(DESCRIPTION OF THE TASK): Print every entry exactly as written and exclude all images.
[Start of Attachment]
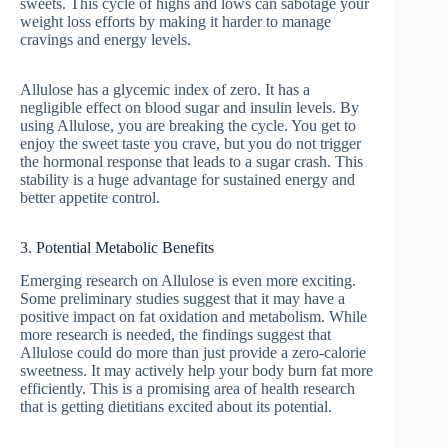
sweets. This cycle of highs and lows can sabotage your
weight loss efforts by making it harder to manage
cravings and energy levels.
Allulose has a glycemic index of zero. It has a
negligible effect on blood sugar and insulin levels. By
using Allulose, you are breaking the cycle. You get to
enjoy the sweet taste you crave, but you do not trigger
the hormonal response that leads to a sugar crash. This
stability is a huge advantage for sustained energy and
better appetite control.
3. Potential Metabolic Benefits
Emerging research on Allulose is even more exciting.
Some preliminary studies suggest that it may have a
positive impact on fat oxidation and metabolism. While
more research is needed, the findings suggest that
Allulose could do more than just provide a zero-calorie
sweetness. It may actively help your body burn fat more
efficiently. This is a promising area of health research
that is getting dietitians excited about its potential.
[End of Attachment]
(EXERCISE OUTPUT):
sweets. This cycle of highs and lows can sabotage your
weight loss efforts by making it harder to manage
cravings and energy levels.
Allulose has a glycemic index of zero. It has a
negligible effect on blood sugar and insulin levels. By
using Allulose, you are breaking the cycle. You get to
enjoy the sweet taste you crave, but you do not trigger
the hormonal response that leads to a sugar crash. This
stability is a huge advantage for sustained energy and
better appetite control.
3. Potential Metabolic Benefits
Emerging research on Allulose is even more exciting.
Some preliminary studies suggest that it may have a
positive impact on fat oxidation and metabolism. While
more research is needed, the findings suggest that
Allulose could do more than just provide a zero-calorie
sweetness. It may actively help your body burn fat more
efficiently. This is a promising area of health research
that is getting dietitians excited about its potential.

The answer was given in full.